Autosufficienza e cooperazione

Il pianeta India: alcune grandi megalopoli e una galassia di 700.000 villaggi. Il villaggio indiano celebrato dai sociologi britannici del periodo romantico come una specie di utopia tradotta in realtà, studiato a lungo da Marx è il fulcro della visione di una società decentrata e a basso consumo energetico, maturata in Gandhi nei primi decenni del secolo. Negli scritti di Gandhi la testimonianza dei suoi sforzi per dare il massimo potere al villaggio rurale indiano.


Verità e non violenza costituiscono le fondamenta della mia concezione di ordine. Il nostro primo dovere è di non essere un peso per la società, cioè dovremmo essere autosufficienti. Da questo punto di vista la stessa autosufficienza è una forma di servizio. Dopo essere diventati autosufficienti useremo il nostro tempo libero al servizio d'altri. Se tutti diventano autosufficienti nessuno sarà più in difficoltà. In tale stato di cose non ci sarà bisogno di servire nessuno. Ma non abbiamo ancora raggiunto questo stadio e perciò dobbiamo pensare ai servizi sociali.

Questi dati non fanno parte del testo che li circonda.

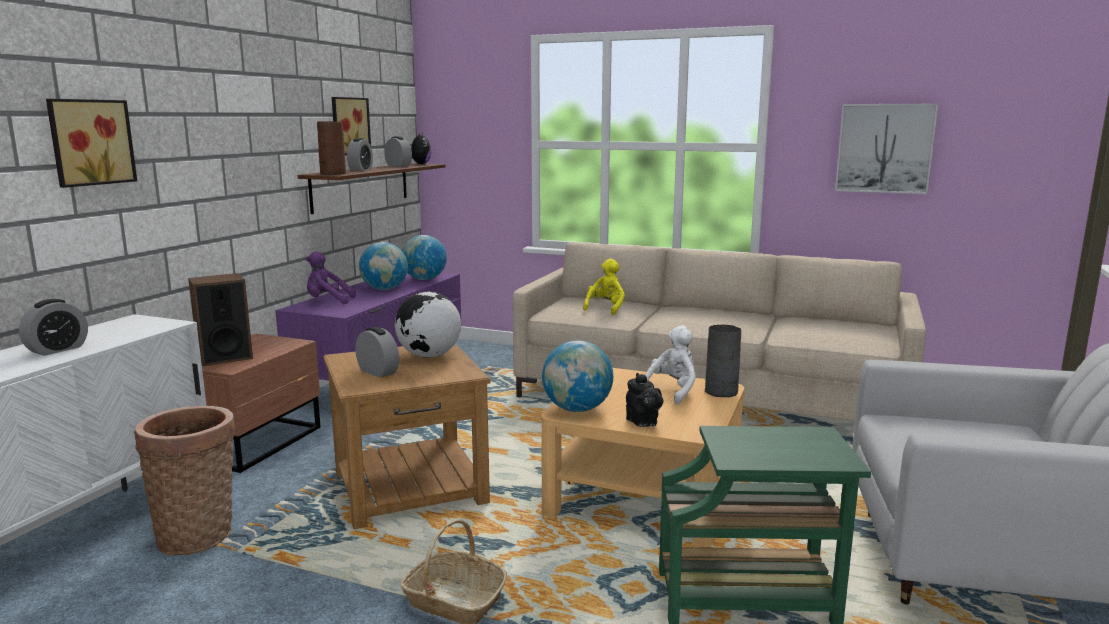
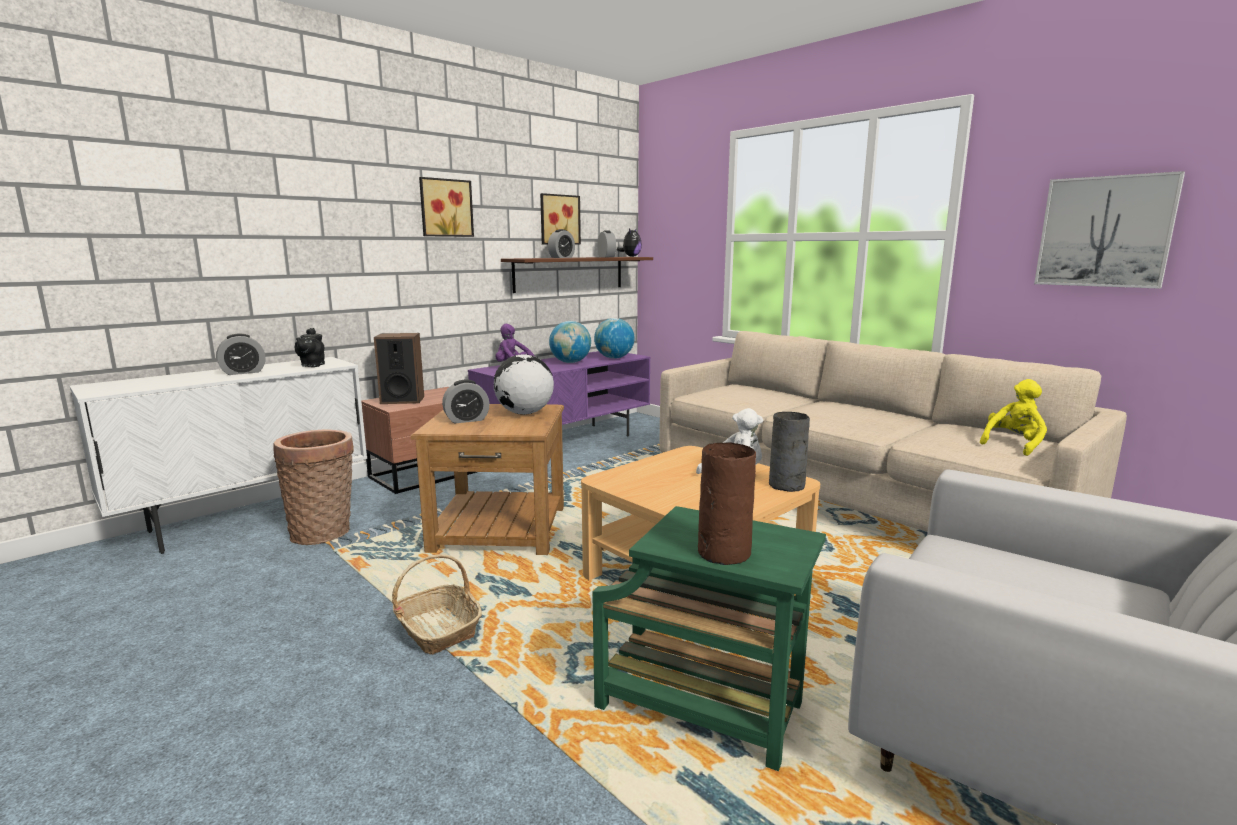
camera: 25 degrees right, 0 degrees up
(89, 142) = (301, 220): picture -> picture (445, 208)
(332, 174) = (526, 258): brown vase -> brown vase (722, 553)
(378, 372) = (466, 420): alarm clock -> alarm clock turned 90 degrees clockwise
(577, 409) = (620, 478): globe -> none
(605, 308) = (752, 396): yellow plush toy -> yellow plush toy (1013, 445)
(643, 423) = (666, 500): black teapot -> black teapot (312, 365)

Anche se riuscissimo a realizzare completamente l'autosufficienza, essendo l'uomo un essere sociale, dovremmo accettare il servizio in una forma o nell'altra. Cioè l'uomo è tanto autodipendente, quanto interdipendente. Quando la dipendenza diventa necessaria per mantenere la società in buon ordine, non è più dipendenza, ma diventa cooperazione. C'è la dolcezza nella cooperazione; fra chi coopera non c'è né il debole né il forte. Ciascuno è uguale all'altro. Nella dipendenza c'è un senso di impotenza. I membri di una famiglia sono tanto autodipendenti quanto interdipendenti. Non c'è alcun senso di mio o di tuo. Sono tutti cooperatori.
Così anche quando prendiamo una società, una nazione o l'intera umanità come se fosse una sola famiglia, tutti gli uomini diventano cooperatori. Se riusciamo ad immaginare una cooperazione del genere scopriamo che non ci sarebbe alcun bisogno di appoggiarsi alla macchina senza vita. Invece di fare un uso spropositato delle macchine saremmo capaci di usarle il minimo possibile e in ciò sta la vera sicurezza e autoproduzione della società.

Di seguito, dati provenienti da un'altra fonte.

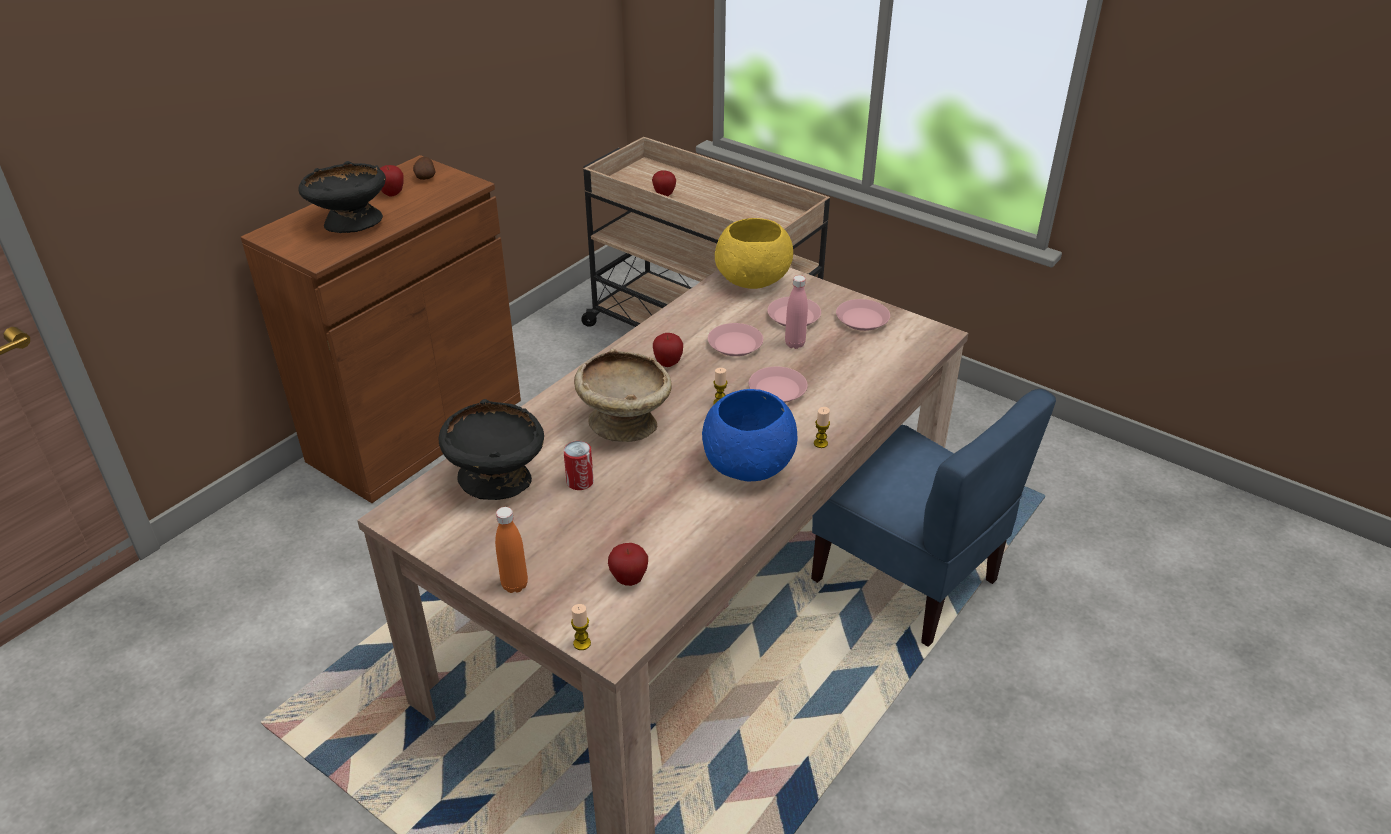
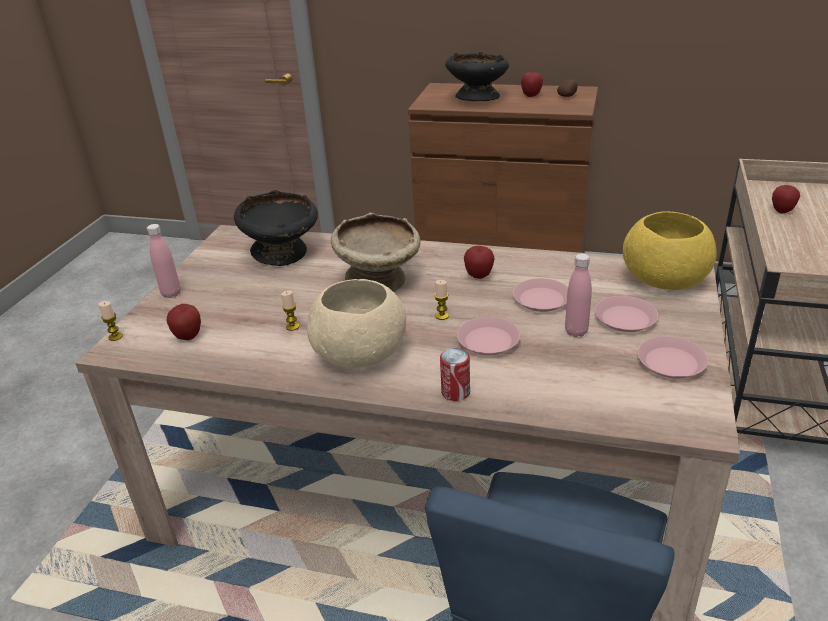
camera: 70 degrees right, 5 degrees down
(515, 585) = (171, 293): orange bottle -> pink bottle
(580, 482) = (295, 284): can -> can (455, 392)
(748, 466) = (359, 355): blue bowl -> beige bowl
(820, 443) = (419, 388): candle -> candle (292, 326)

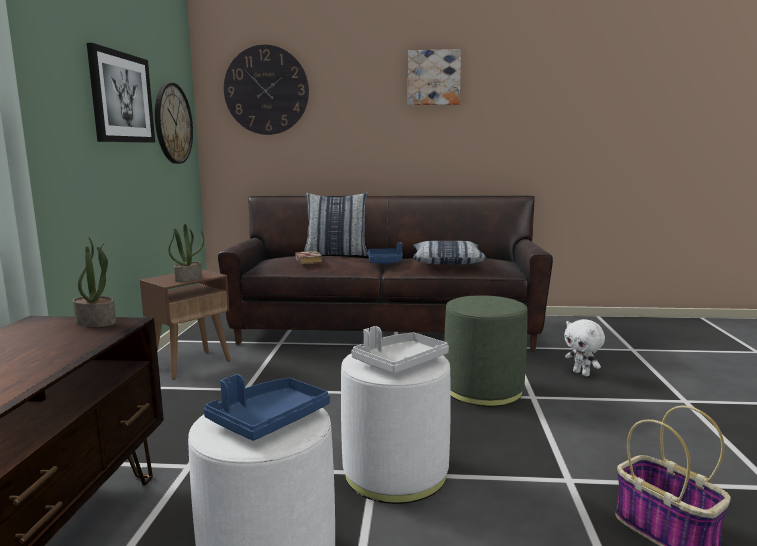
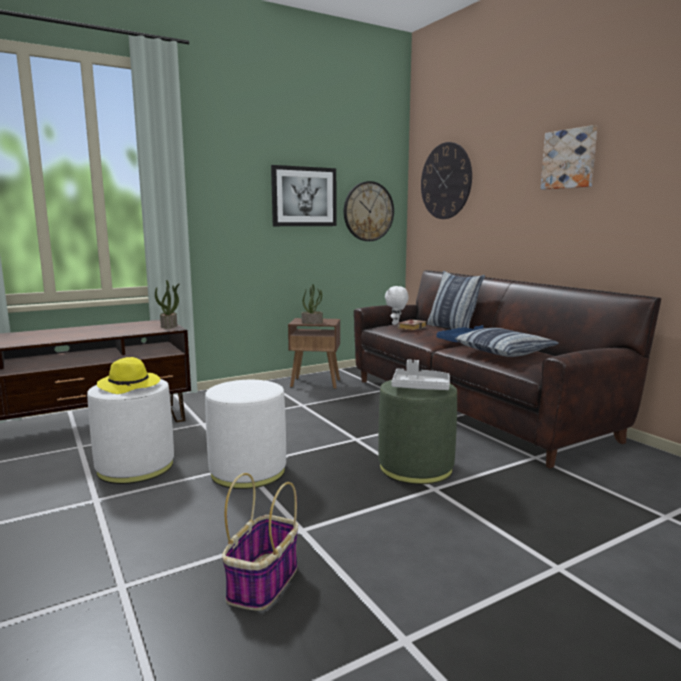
camera: 55 degrees right, 0 degrees up
(268, 420) = (130, 386): blue tray -> yellow hat
(399, 363) = (240, 390): grey tray -> grey tray (420, 387)
(582, 373) = (531, 500): white plush toy -> white plush toy (396, 324)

Ciò che intendo per autosufficienza è che i villaggi devono bastare a se stessi per il cibo, il vestiario e le altre necessità fondamentali. Ma anche questo può essere portato all'eccesso. Quindi bisogna comprendere bene la mia idea. Autosufficienza non significa miopia. Essere autosufficienti non significa essere completamente chiusi. In nessuna circostanza saremmo capaci di produrre tutto ciò di cui abbiamo bisogno. Così, anche se il nostro scopo è la completa autosufficienza, dovremmo prendere da fuori ciò che non possiamo produrre nel villaggio. Dei nostri prodotti dovremo produrre più di quello che ci basta per poter ottenere in cambio ciò che non siamo capaci di produrre.
Senza dubbio l'ideale per ogni famiglia è coltivare, filare, tessere ed indossare il proprio cotone, avere a disposizione la propria terra, coltivare il proprio granoturco, cucinarlo o mangiarlo.
Quanto al cibo, l'India è ricca di terre fertili, c'è acqua a sufficienza e non manca la manodopera. Il popolo dovrebbe essere educato a diventare autosufficiente. Quando saprà che deve reggersi sulle proprie gambe, questo elettrizzerà l'atmosfera.
L'India produce più cotone di quello che di cui ha bisogno per le sue necessità. La gente dovrebbe filare e tessere da sola. Dovrebbe produrre il proprio panno Khadi. Il solo fatto di produrre il cibo e il panno per vestirsi, cambia completamente il modo di vedere delle persone.